Pruning is a development-time command that narrows a test plan based on observed learning results. After running in learning mode, some tests return NOT_APPLICABLE for certain devices because the device does not support the command, or the command produces no meaningful data. This is particularly common when mass-importing reusable test automation from a centralized repository, since not all test automation in that repository may be applicable to a given testbed or environment. Pruning removes that excess automatically.

The problem: test plans are written broadly

When authoring a test plan, you typically target entire device groups - "all spines", "all leafs", "the full fabric". This is the right starting point because you want comprehensive coverage. But not every test applies to every device:

  • A spine running a minimal routing stack has no LLDP neighbors to validate.
  • A leaf that does not participate in OSPF has no OSPF state to check.
  • A device on an older software version may not support a particular show command at all.

If you leave these tests in place, every execution produces predictable N/A results. This creates noise in reports, slows down execution, and makes it harder to distinguish real failures from inapplicable tests that were never going to pass.

What pruning does

The huginn prune command inspects the most recent learning run and modifies the test plan to reflect observed reality:

  • Partially applicable tests - When some devices return data but others are N/A, the non-applicable devices are added to target.exclude_devices on the test case definition. The test remains in the plan but skips those specific devices.
  • Fully non-applicable tests - When all devices are N/A, the test is removed from its group entirely. It will not run in any future execution against this testbed.
  • Orphaned definitions (optional) - When a fully non-applicable test is no longer referenced by any group, its test case definition can be deleted from the YAML.

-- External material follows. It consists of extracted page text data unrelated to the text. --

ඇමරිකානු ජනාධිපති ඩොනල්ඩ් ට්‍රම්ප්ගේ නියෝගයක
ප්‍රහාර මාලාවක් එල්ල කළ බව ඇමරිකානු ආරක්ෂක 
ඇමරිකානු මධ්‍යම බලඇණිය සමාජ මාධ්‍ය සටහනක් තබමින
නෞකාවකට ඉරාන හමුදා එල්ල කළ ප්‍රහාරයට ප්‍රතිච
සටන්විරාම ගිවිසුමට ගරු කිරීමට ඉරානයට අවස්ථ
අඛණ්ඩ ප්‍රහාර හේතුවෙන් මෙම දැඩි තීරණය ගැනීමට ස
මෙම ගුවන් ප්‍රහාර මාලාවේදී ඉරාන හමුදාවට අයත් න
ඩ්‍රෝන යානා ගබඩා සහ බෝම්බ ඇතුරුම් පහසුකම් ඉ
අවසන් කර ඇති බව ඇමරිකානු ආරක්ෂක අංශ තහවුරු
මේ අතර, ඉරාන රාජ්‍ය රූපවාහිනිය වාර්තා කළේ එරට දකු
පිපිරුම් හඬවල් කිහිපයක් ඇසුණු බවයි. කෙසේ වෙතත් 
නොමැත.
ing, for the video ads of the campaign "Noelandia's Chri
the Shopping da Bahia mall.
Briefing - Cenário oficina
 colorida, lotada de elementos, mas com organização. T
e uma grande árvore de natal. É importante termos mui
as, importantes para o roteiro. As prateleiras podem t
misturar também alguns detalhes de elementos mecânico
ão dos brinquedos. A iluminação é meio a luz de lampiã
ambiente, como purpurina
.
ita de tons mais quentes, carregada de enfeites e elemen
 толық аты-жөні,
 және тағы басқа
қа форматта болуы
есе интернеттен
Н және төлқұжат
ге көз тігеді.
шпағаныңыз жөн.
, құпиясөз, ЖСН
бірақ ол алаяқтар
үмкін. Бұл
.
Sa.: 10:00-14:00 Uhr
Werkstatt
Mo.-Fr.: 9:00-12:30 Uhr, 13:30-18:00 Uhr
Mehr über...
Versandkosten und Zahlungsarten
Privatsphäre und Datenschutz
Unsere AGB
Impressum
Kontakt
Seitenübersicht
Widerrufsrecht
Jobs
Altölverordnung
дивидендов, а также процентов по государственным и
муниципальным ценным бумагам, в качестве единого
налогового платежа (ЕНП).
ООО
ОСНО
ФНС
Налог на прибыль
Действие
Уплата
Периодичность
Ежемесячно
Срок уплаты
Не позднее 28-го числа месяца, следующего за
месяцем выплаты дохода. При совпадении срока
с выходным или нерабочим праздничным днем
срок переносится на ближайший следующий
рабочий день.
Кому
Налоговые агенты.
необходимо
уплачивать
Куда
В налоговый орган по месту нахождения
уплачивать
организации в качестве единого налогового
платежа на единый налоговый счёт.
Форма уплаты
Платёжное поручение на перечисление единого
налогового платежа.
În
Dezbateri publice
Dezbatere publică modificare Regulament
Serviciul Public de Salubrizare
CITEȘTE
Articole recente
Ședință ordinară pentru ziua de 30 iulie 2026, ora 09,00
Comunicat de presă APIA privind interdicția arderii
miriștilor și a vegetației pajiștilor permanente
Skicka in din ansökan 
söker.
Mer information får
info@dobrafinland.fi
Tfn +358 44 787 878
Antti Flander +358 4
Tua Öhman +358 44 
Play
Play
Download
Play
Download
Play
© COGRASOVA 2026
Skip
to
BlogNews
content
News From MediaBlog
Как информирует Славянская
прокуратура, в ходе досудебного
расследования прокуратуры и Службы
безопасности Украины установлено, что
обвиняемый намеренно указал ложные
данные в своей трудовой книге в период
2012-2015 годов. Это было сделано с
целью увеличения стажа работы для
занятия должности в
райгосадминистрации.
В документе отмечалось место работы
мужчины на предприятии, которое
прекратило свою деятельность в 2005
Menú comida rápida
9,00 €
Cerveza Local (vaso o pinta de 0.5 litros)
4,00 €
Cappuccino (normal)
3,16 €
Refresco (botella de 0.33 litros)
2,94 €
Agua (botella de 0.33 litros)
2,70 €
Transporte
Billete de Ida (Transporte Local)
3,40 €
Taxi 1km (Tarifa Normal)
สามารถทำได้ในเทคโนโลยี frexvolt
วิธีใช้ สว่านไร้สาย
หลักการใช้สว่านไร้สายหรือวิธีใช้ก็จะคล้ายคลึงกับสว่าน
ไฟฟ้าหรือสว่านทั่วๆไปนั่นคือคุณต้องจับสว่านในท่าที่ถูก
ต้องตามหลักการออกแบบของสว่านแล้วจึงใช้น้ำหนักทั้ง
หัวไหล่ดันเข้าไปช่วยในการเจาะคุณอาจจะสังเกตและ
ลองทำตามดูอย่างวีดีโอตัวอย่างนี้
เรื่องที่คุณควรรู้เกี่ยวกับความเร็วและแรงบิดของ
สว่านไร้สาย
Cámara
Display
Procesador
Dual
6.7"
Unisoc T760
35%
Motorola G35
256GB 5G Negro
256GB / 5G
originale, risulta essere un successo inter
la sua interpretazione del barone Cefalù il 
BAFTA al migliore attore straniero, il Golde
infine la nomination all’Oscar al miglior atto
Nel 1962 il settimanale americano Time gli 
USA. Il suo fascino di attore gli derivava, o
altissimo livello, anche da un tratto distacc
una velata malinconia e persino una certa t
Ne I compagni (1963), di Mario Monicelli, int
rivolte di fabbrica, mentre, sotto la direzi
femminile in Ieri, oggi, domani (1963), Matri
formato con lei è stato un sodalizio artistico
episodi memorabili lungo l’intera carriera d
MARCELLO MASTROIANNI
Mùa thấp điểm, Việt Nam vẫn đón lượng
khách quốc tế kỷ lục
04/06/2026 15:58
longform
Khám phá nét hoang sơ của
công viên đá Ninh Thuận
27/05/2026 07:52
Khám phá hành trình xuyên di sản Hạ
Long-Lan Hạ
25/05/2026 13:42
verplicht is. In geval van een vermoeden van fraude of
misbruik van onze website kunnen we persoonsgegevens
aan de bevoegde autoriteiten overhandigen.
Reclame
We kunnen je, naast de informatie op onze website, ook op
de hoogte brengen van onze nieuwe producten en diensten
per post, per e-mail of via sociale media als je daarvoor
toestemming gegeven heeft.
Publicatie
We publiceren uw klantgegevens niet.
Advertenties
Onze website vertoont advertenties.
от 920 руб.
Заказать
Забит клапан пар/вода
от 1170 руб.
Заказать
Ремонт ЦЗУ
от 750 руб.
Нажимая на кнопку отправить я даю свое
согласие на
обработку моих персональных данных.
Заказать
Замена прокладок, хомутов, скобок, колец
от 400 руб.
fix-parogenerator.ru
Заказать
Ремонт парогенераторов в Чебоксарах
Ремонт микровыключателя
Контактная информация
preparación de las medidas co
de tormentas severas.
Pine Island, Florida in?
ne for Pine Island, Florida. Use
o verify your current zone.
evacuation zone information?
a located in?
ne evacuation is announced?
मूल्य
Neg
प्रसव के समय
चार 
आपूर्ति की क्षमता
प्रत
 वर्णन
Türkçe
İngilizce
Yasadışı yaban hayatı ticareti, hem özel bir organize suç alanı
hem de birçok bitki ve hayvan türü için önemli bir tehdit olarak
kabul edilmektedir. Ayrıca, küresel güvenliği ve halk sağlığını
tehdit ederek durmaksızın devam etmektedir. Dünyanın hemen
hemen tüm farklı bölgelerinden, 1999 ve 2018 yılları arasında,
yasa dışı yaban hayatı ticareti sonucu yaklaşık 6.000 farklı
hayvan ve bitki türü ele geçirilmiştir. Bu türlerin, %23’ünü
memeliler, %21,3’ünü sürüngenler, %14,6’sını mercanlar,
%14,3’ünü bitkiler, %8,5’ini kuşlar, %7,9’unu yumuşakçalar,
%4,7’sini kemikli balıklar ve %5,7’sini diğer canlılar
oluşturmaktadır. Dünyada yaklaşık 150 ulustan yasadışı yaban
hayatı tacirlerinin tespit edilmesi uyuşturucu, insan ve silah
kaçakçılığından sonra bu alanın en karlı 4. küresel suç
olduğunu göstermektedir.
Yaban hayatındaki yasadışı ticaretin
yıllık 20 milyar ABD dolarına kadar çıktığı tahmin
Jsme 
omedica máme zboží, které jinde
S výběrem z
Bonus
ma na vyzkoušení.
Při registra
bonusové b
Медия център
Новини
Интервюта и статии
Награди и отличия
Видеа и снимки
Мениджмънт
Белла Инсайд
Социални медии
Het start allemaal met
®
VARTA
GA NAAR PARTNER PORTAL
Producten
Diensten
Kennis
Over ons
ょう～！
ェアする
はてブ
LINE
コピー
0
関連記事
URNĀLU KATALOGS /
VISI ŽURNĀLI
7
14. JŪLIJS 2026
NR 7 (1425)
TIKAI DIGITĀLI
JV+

The result is a tighter test plan that only validates what the infrastructure actually supports.

When to prune

Pruning fits into the test plan development lifecycle at a specific point: after initial learning against a new testbed, before you begin building change-validation scenarios.

1. Author test plan (broad scope)
2. Run learning mode against live testbed
3. Prune non-applicable tests          ← here
4. Build change scenarios (with reconciliation)
5. Execute in testing mode

You typically prune once when onboarding a new testbed or when testbed composition changes significantly (devices added, removed, or upgraded). It is not a recurring runtime operation - once the plan is narrowed, it stays narrowed until the infrastructure changes.

Relationship to reconciliation

Pruning and reconciliation both reshape test scope, but for different reasons:

Concern Pruning Reconciliation
Trigger Device does not support the test Intentional network change alters expected state
Direction Narrows scope (removes tests/devices) Expands scope (creates post-change variants)
Lifecycle Before building scenarios After observing expected failures in a scenario
Frequency Once per testbed onboarding Once per change-validation scenario

In practice, you prune first to eliminate noise, then reconcile to handle intentional state differences. Both are development-time operations that produce a test plan ready for repeated execution.

Why not just remove tests manually?

You could edit the YAML by hand, but the prune command provides:

  • Accuracy - It reads actual learning results rather than relying on human judgment about which devices support which commands.
  • Idempotency - Running prune a second time against the same results is safe. Already-pruned tests are detected and skipped.
  • Validation - After applying changes, the command reloads the modified plan to confirm it is still structurally valid.
  • Auditability - The dry-run mode shows exactly what would change before any files are modified, giving you a chance to review.

For plans with dozens of test cases across many device groups, manual editing is error-prone. Pruning automates the mechanical work of aligning test scope to infrastructure reality.